## TEXTAUSZUG
Die dritte im Urteil Kühne & Heitz aufgestellte Voraussetzung ist immer dann erfüllt, wenn der gemeinschaftsrechtliche Gesichtspunkt, dessen Auslegung sich in Anbetracht eines späteren Urteils des Gerichtshofs als unrichtig erwiesen hat, von dem in letzter Instanz entscheidenden nationalen Gericht entweder geprüft wurde oder von Amts wegen hätte geprüft werden können. Es ist nicht erforderlich, dass die Parteien die betreffende gemeinschaftsrechtliche Frage vor dem nationalen Gericht aufgeworfen haben (EuGH, U. v. 12.02.2008 - Rs. C-2/06 [Kempter] - Slg. 2008, I-0000 Rdn. 44 = EuZW 2008, 148 = DÖV 2008, 505 = NVwZ 2008, 870). Hinsichtlich der vierten Voraussetzung hat der Gerichtshof im Urteil Kempter (a.a.O. Rdn. 60) klargestellt, dass die Möglichkeit, einen Antrag auf Überprüfung einer bestandskräftigen Verwaltungsentscheidung zu stellen, durch das Gemeinschaftsrecht in zeitlicher Hinsicht nicht beschränkt wird, die Mitgliedstaaten jedoch berechtigt sind, angemessene Rechtsbehelfsfristen festzulegen. Bei Erfüllung aller genannten Voraussetzungen verdichtet sich das in § 48 LVwVfG eingeräumte Rücknahmeermessen auf Null zugunsten der Rücknahme (Epe in GK-AufenthG, Vor § 1 FreizügG/EU Rdn. 54; Discher in GK-AufenthG, Vor §§ 53 ff. AufenthG Rdn. 596; ähnlich Weiß, DÖV 2008, 477 <485 f.>).

Daran gemessen hat sich hier das Rücknahmeermessen schon deshalb nicht zugunsten der Rücknahme verdichtet, weil der Kläger die Ausweisungsverfügung bestandskräftig werden ließ, ohne gerichtlichen Rechtsschutz in Anspruch zu nehmen.

## BEREITGESTELLTES MATERIAL
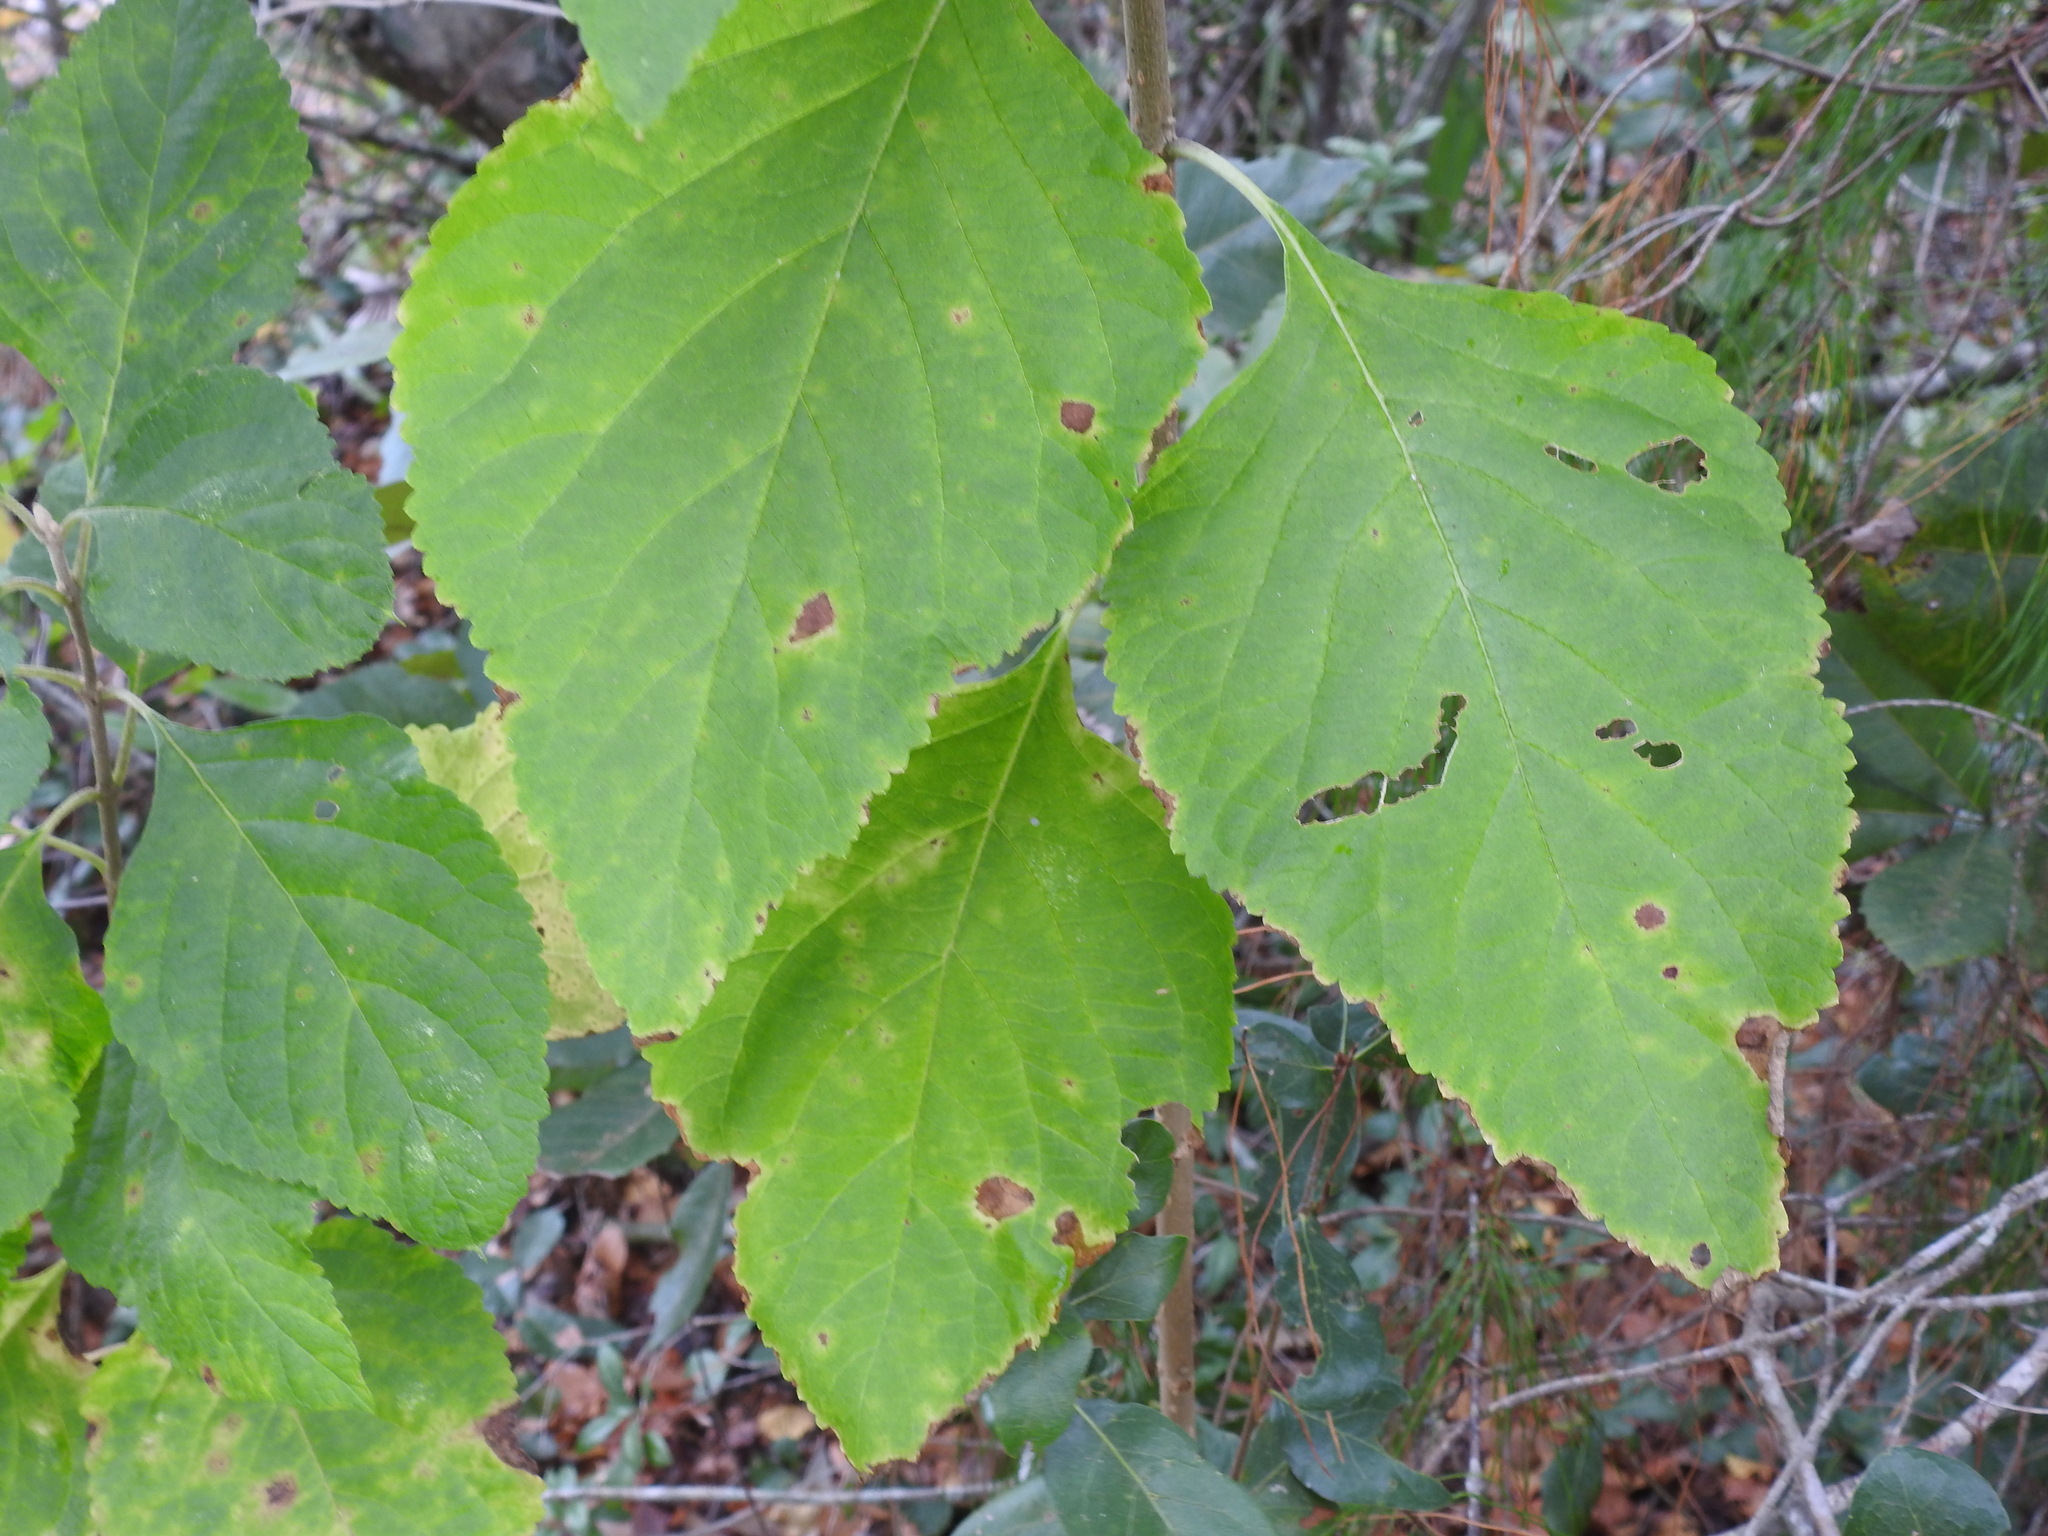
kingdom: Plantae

## ZU ERLEDIGENDE AUFGABEN
[1] Aus welchem Grund hat sich laut Textauszug das Rücknahmeermessen im vorliegenden Fall nicht zugunsten der Rücknahme verdichtet?
[2] Führen Sie den Textauszug über die Rücknahme bestandskräftiger Verwaltungsentscheidungen im Anschluss an seinen letzten Satz fort.

## ANTWORTEN NACH AUFGABEN
[1] Weil der Kläger die Ausweisungsverfügung bestandskräftig werden ließ, ohne gerichtlichen Rechtsschutz in Anspruch zu nehmen.

[2]
5. Der Beklagte hat indes das ihm zustehende Rücknahmeermessen nicht hinreichend ausgeübt, so dass der Kläger auf seinen als Minus im Verpflichtungsantrag enthaltenen Bescheidungsantrag einen Anspruch auf Aufhebung von Nr. 1 des angefochtenen Bescheides und auf Verpflichtung des Beklagten zur Neubescheidung unter Beachtung der Rechtsauffassung des Senats (§ 113 Abs. 5 Satz 2 VwGO) hat. Der Beklagte hat die Ausweisung als rechtmäßig angesehen und daher bereits die tatbestandlichen Voraussetzungen des § 48 Abs. 1 Satz 1 LVwVfG verneint. Soweit der Beklagte unter II. 2. des Bescheides vorsorglich darauf hingewiesen hat, dass eine Rücknahme ferner deshalb ausscheide, weil der Kläger durch sein Verhalten gezeigt habe, dass von ihm auch aktuell die Gefahr der künftigen Begehung schwerer Straftaten ausgehe, kann darin keine - hilfsweise - Ermessensausübung erblickt werden. Dem steht schon der Wortlaut ("vorsorglich wird darauf hingewiesen") entgegen. Es ist auch nicht zu erkennen, dass der Beklagte sich, was Voraussetzung für eine Ermessensausübung im Rahmen des § 48 Abs. 1 Satz 1 LVwVfG wäre, von der Bewertung der Ausweisung als rechtmäßig gelöst hätte. Soweit der Senat in seinen Beschlüssen vom 02.01.2006 - 11 S 886/05 - und vom 09.11.2006 - 11 S 885/06 - (PKH-Beschwerden) aufgrund summarischer Prüfung davon ausgegangen ist, der Beklagte habe das ihm eingeräumte Rücknahmeermessen hilfsweise fehlerfrei ausgeübt, hält er hieran nach nochmaliger Überprüfung nicht fest. Das Rücknahmeermessen ist auch nicht zu einem späteren Zeitpunkt nachgeholt worden; insbesondere liegt kein "Ergänzen" im Sinne des § 114 Satz 2 VwGO vor. Im gerichtlichen Verfahren hat der Beklagte an seiner Auffassung zur Rechtmäßigkeit der Verfügung festgehalten. Im Übrigen wäre wegen des ursprünglichen Fehlens von Ermessenserwägungen eine bloße "Ergänzung" im Sinn des § 114 Satz 2 VwGO nicht zulässig (siehe dazu BVerwG, Urt. v. 05.09.2006 - 1 C 20.05 - NVwZ 2007, 470 = DÖV 2007, 255 = EZAR NF 48 Nr. 5).

6. Der Kläger hat keinen Anspruch darauf, dass die Wirkungen der Ausweisung auf den heutigen Zeitpunkt befristet werden.

a) Über den geltend gemachten Befristungsanspruch ist nach § 7 Abs. 2 Satz 2 FreizügG/EU unter Zugrundelegung der Sach- und Rechtslage zum Zeitpunkt der Entscheidung des Senats zu befinden (Senatsurteil vom 23.07.2008 - 11 S 2889/07 - InfAuslR 2008, 429).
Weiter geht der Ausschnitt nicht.